**Selected text**
* start *

Volume. XXXI, No. 10
Sunday, 04 September 2016

From the Pastors Heart: The Gospel, the Hope of Mankind (16)

I stressed the importance of the Spirit of God in the affairs of the world in the previous article. The reason is rather simple: it is because man is not the master of the universe. He is not even a master of his own life. The God whom we serve is sovereign, and is able to do all things according to His will and nothing can frustrate His will from being executed. 

For too long, man has claimed his power to form a culture. Thus, his life story begins and ends with “I will” as Lucifer did in Isaiah 14. He believes that he can make anything according to his plan, purpose, and intention. I admit that he may be able to achieve something for a while. However, what he aims at may exist for a while but not forever. It is because human knowledge is not complete, and he does not understand everything. Incompleteness of his knowledge and understanding inevitably causes his achievement to be brittle and eventually shattered. Rather, culture is a composition of many small things energized, activated, and worked out in every corner of human society over short or long periods of time. Of course, if man follows his interest and instinct, he cannot but reflect his sinfulness in his culture, and every bit of this same trend from the world brings forth a large scale of its own culture, which is sinful. The point I am trying to make is that culture is not necessarily a product of designs and intentions of any particular individual’s plan or movement. It also cannot be a product of man who masterminds it.

From this small thought, we can move on to a bigger, useful thought, to understand the role of the Gospel and individual believers’ roles in this ungodly culture and society. In Matthew 13, we find many parables about the kingdom of God. One of the characteristics of the kingdom of God in the parables is that it has a small beginning but grows to full maturity. There are two important thoughts we must have in relation to the kingdom of God and Christian culture.

First, we must not focus too much on our dreams, purposes, or intentions to make Christian culture possible through our efforts alone. There have been many movements to change the world, or to bring Christian culture into the world. However, they have been short-lived. Whenever they have died out or suffered with diminished influence, both Christians and the world have seen them as a failure of Christian faith and religion. We have failed to see that we cannot mastermind world affairs. Even if our desires to change the world and to nurture Christian influences in culture are noble and commendable, we must recognize that we cannot depend on our desires, efforts, intentions, huge organizations, or movements to bring forth the kingdom of God. We must forsake our self-help and self-reliance spirit. Instead we must depend on God and His wisdom. Psalm 127:1 says, “Except the LORD build the house, they labour in vain that build it: except the LORD keep the city, the watchman waketh but in vain.”

Second, we must see the importance of the faithfulness of individual believers. This thought begins with the fact that the kingdom of God grows. Sowers sow seeds, and they grow bigger and bigger till they provide enough branches, leaves, and covers for birds to make their nests in them. Interestingly, there is a parable of wheat and tares. They are growing together till the final separation has to be made at the harvest. T. S. Eliot aptly insisted: “Culture is something that must grow; you cannot build a tree, you can only plant it, and care for it, and wait for it to mature in its due time; and when it is grown you must not complain if you find that from an acorn has come an oak and not an elm tree” (Christianity and Culture, New York: Harcourt, 1976, 196). OS Guiness explains it: “as the seeds of faith ripen in countless lives into the fruit of the Spirit, and the people of God grow, ripen and bear more fruit in ways that defy all expectations” (Renaissance, Kindle Loc., 1494). His further insight is commendable: “Put differently again, Jesus tells his followers to seek first God’s kingdom, ‘and all these things will be added to you.’ We are to trust and obey God, and to follow his call in every inch of our lives, in every second of our time, and with every gift with which we have been endowed. And we are then to leave the result as well as the assessment to God” (Ibid., Kindle Loc., 1505).

* end *

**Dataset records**
* start *

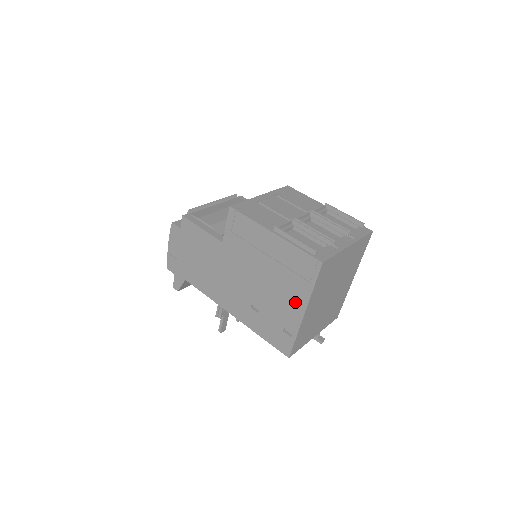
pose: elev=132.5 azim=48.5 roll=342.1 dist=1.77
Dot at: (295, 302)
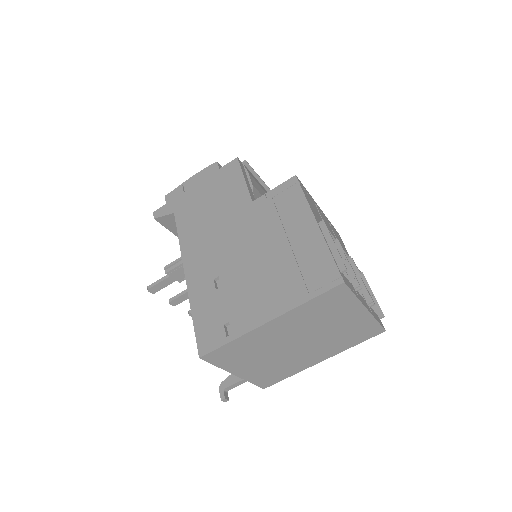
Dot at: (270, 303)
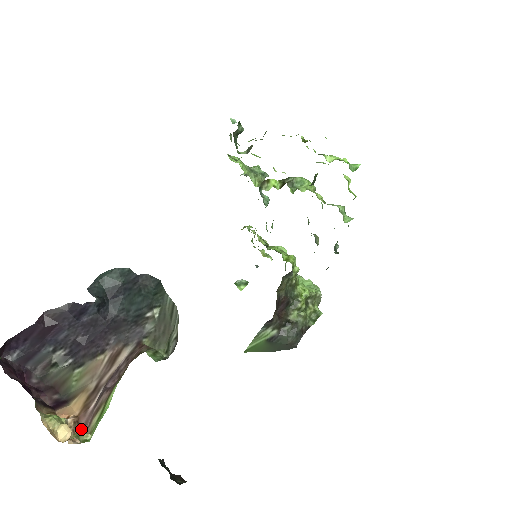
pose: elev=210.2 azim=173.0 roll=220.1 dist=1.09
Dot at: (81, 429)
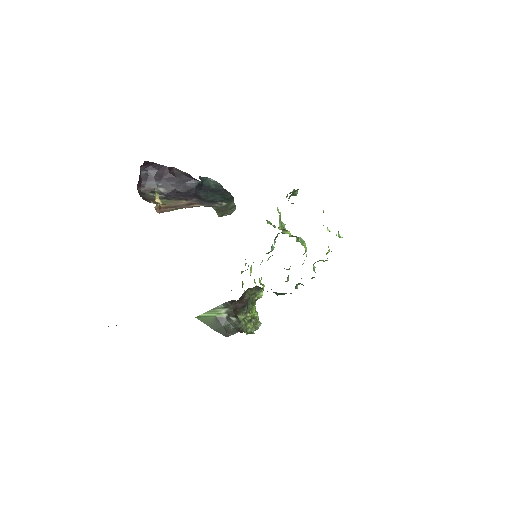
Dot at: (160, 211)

* end *
* start *

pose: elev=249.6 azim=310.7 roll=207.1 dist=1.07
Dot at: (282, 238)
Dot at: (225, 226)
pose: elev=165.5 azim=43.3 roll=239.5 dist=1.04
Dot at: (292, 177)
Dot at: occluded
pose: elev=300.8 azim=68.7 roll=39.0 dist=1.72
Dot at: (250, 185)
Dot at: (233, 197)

* end *
* start *

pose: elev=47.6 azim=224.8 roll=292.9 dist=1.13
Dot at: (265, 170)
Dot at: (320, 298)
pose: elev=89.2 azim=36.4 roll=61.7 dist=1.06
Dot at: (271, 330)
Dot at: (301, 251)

* end *

**List of tasks**
**1.** Restate word for word the passage of the article on Christian culture from "From the Pastors" up to and including "from being executed.".
**2.** In the article on Christian culture, what characteristic of the kingdom of God is found in the parables of Matthew 13?
Rely only on the article on Christian culture, not the listing.

**Solutions in order**
**1.**
From the Pastors Heart: The Gospel, the Hope of Mankind (16)

I stressed the importance of the Spirit of God in the affairs of the world in the previous article. The reason is rather simple: it is because man is not the master of the universe. He is not even a master of his own life. The God whom we serve is sovereign, and is able to do all things according to His will and nothing can frustrate His will from being executed.

**2.** It has a small beginning but grows to full maturity.